Let's compare the robot industry to other industries which share similar technologies and purposes, such as the car industry (purpose: mobility), the computer industry (purpose: information technology) and the mobile-phone industry (purpose: communication).

The car industry dates back to the Benz Patent-Motorwagen (1886), but it is only from 1908 with the Ford Model T and the advent of mass production that we can talk of a real car industry. Furthermore, it took until 1972 to reach saturation point (1 car per driver in the U.S.A.) and the point in which the market became completely mature: from the start to the saturation point it took 64 years. The computer and mobile-phone markets followed a similar evolution - introduction, mass production, saturation point. So for instance, the time elapsed between the first mass-produced computer by IBM in 1981 (IBM 5150) and today (we have now finally reached the point in which we have 1 computer per person in the U.S.A.) is about 30 years.

- [Raw records]
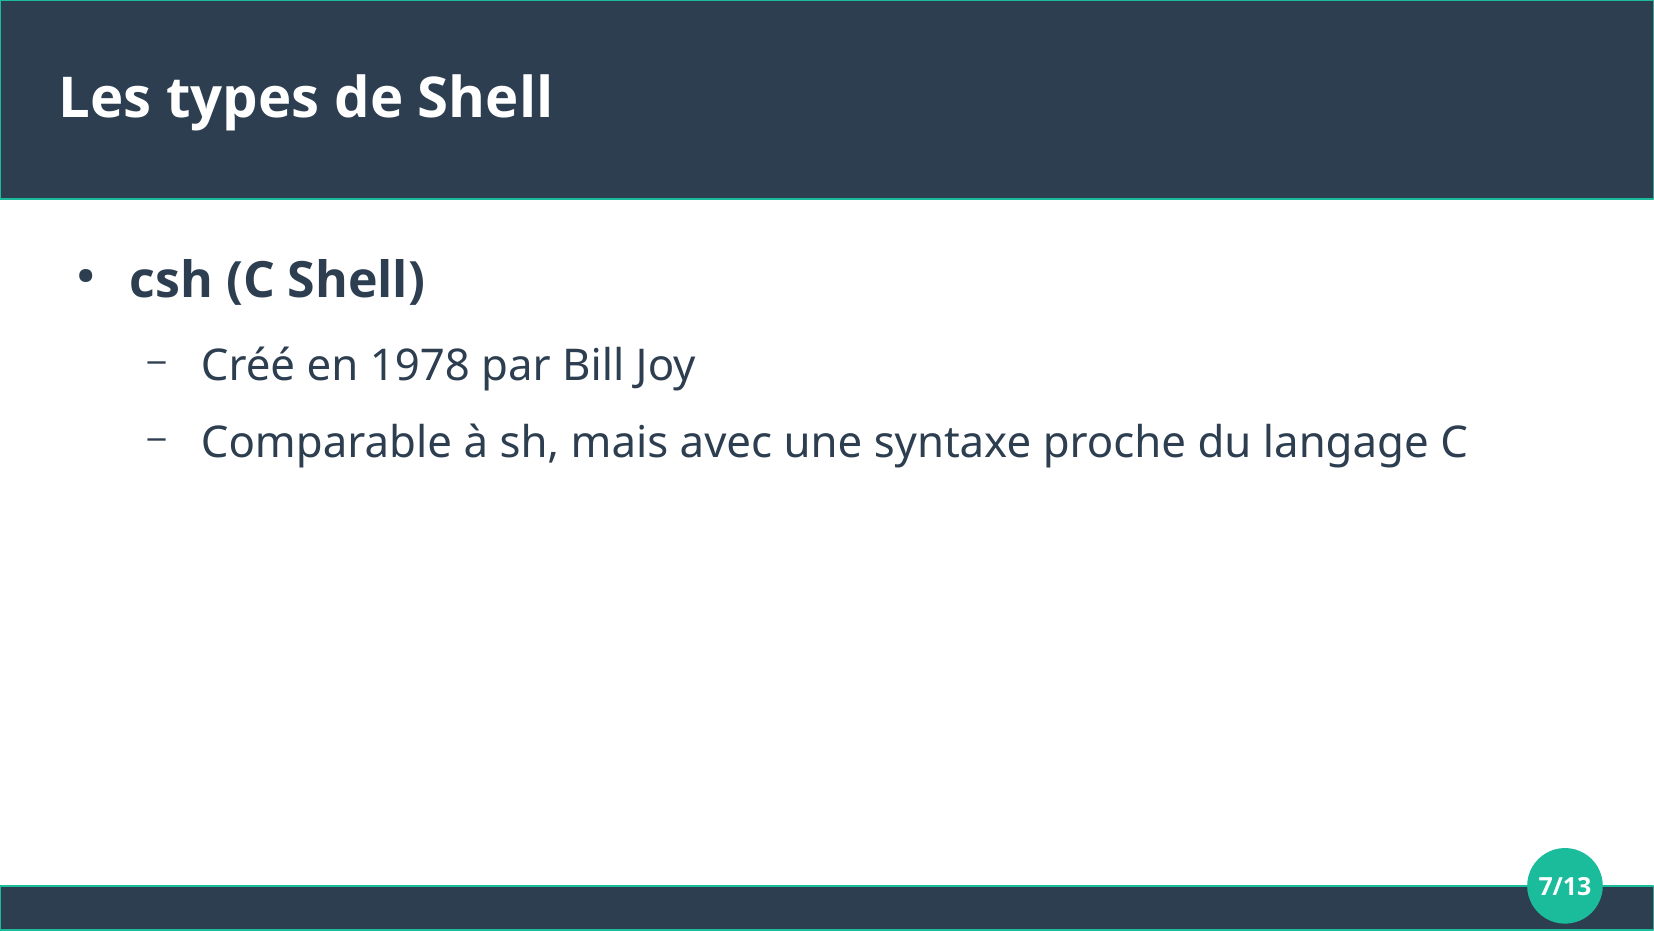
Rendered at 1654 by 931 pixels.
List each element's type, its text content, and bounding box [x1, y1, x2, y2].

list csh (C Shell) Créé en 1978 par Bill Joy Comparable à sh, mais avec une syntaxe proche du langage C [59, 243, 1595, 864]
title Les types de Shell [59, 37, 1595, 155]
* * *
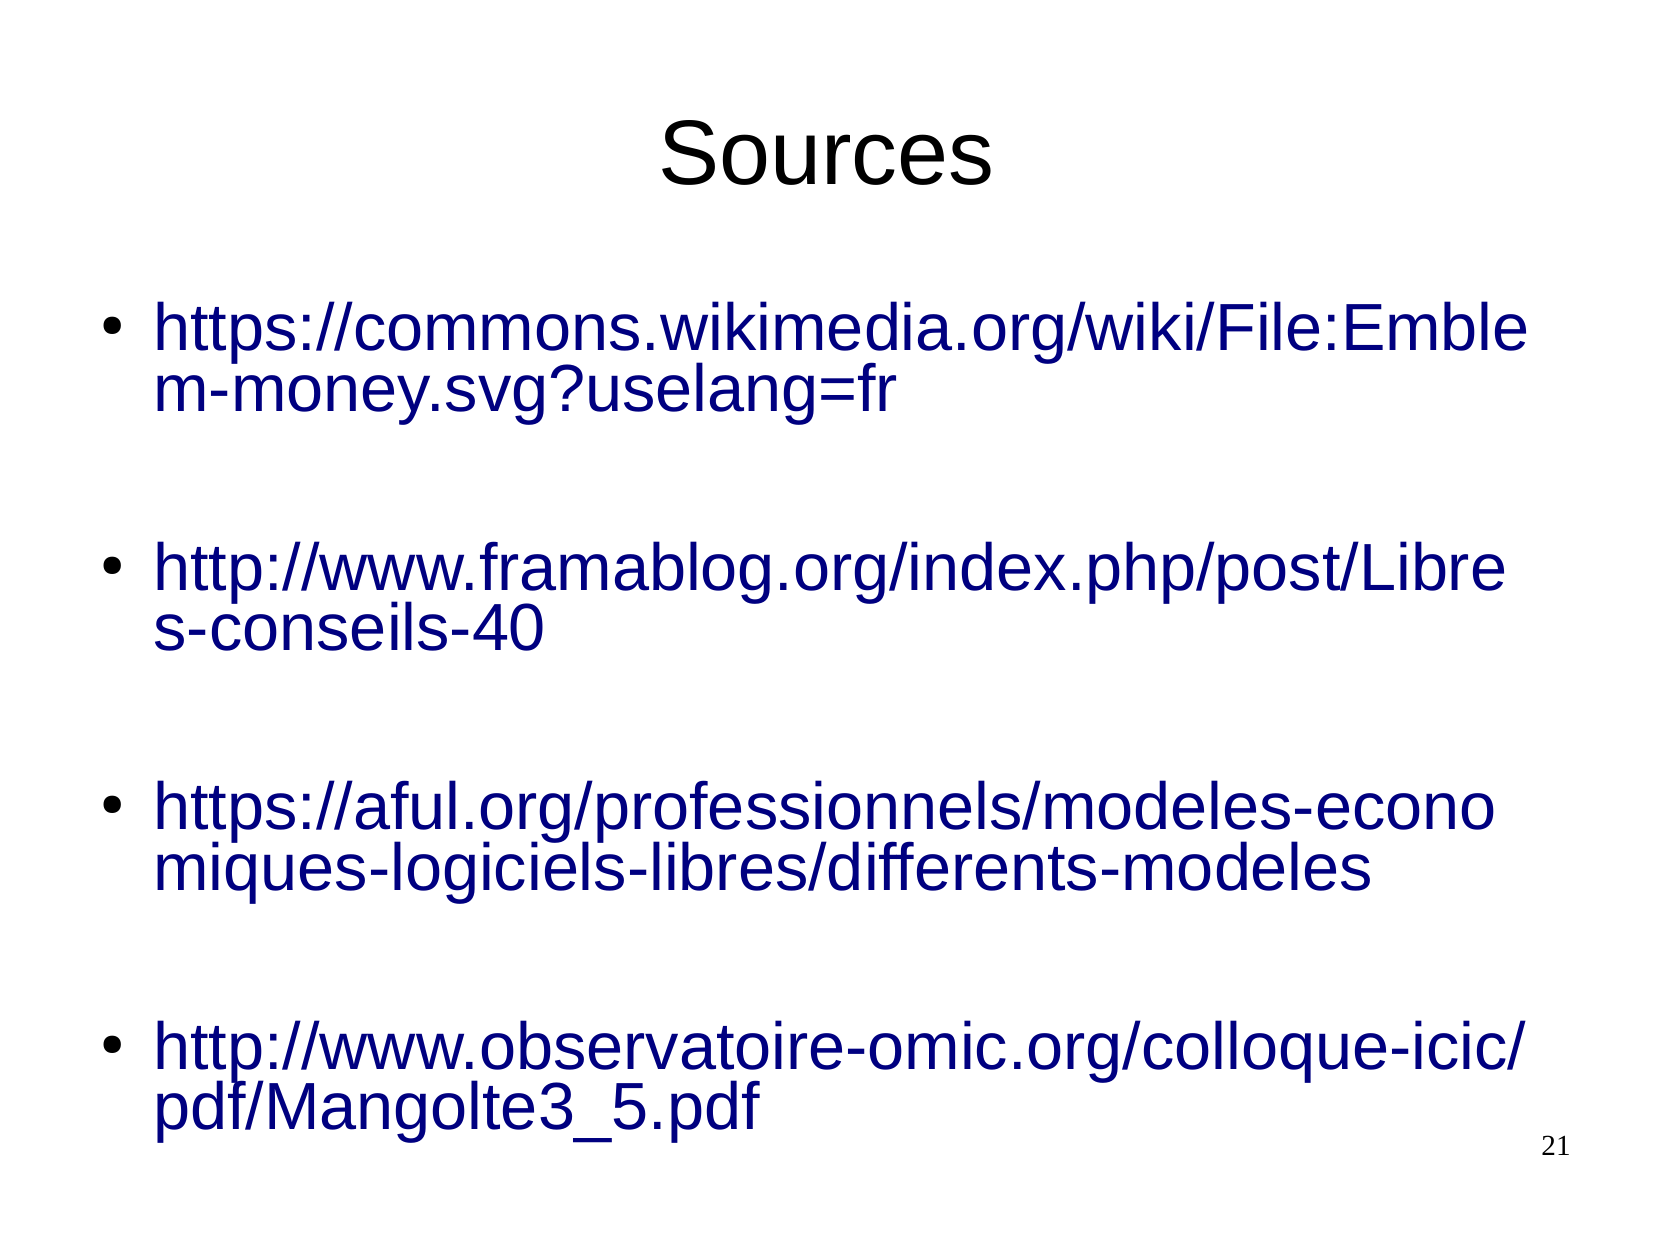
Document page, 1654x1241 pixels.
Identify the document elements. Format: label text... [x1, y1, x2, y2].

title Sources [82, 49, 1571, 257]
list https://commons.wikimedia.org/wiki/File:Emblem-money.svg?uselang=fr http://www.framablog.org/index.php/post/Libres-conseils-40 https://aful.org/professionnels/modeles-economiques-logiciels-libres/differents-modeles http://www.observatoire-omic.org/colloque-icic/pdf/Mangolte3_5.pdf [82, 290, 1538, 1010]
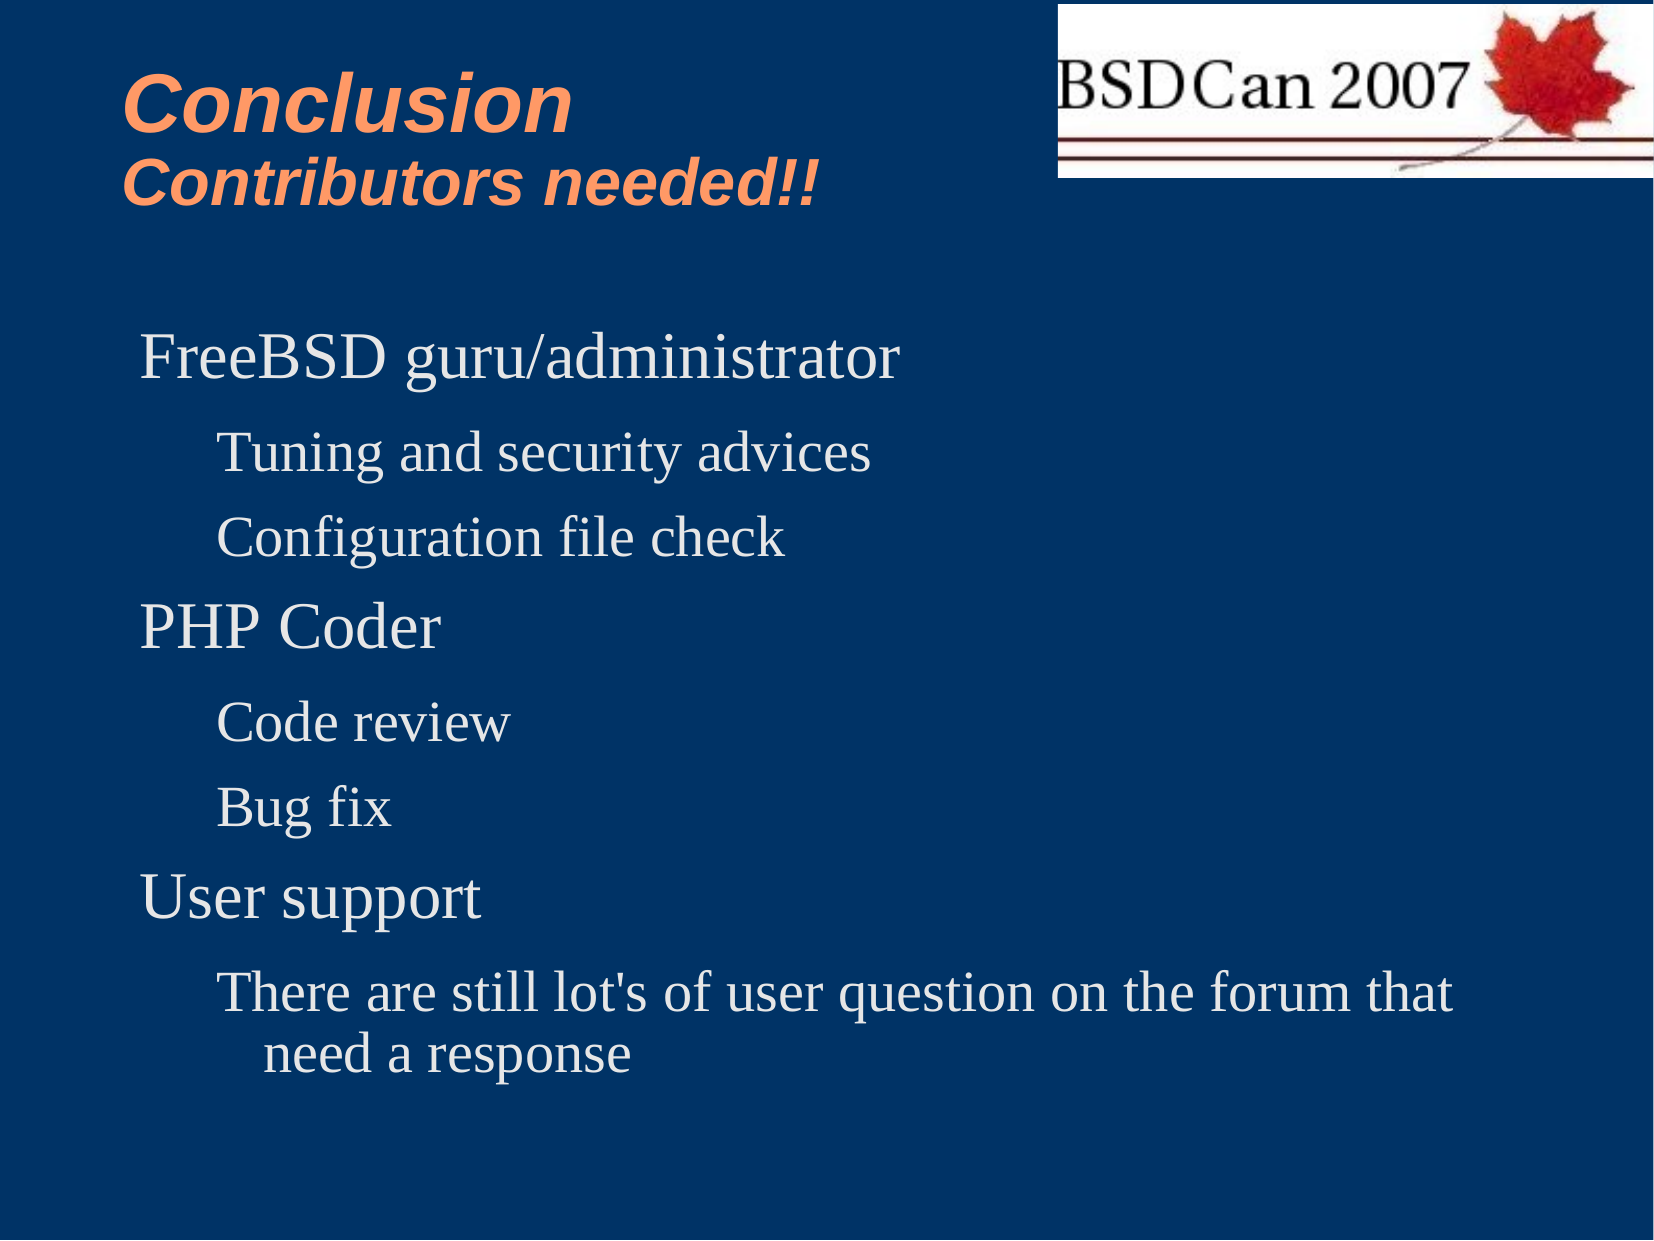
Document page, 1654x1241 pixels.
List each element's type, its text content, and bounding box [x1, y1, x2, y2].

- [Task]
Write what comes next in the passage comparing the robot industry with the car, computer and mobile-phone industries, beginning after its final sentence.

- [In response]
Similarly, the mobile phone market started with the Motorola DynaTAC in 1983 and can now be considered mature, after about 27 years.

So, what about the robotics industry? We could say that robots started being mass produced in 1975 with the PUMA Unimation, which would make robots present on the market for more than 30 years. According to the paradigm followed by similar industries, robots should hence already be a mature market. This is in fact true, but it is only limited to the case of industrial robots: any modern factory uses some kind of production industrial robot, confirming that the market is already mature. However, when we talk about personal robots, we can probably say that only in 2002 with the Roomba, robots made their appearance in the consumers' home as a mass produced good. Taking 2002 as a symbolic date, we can infer that the personal robot market is still very young (about 8 years old) and that if the paradigm of other industries still holds for robots, we should have a mature home-robot market only in 2035 (a common symbolic date in many sci-fi books and movies, including I, Robot).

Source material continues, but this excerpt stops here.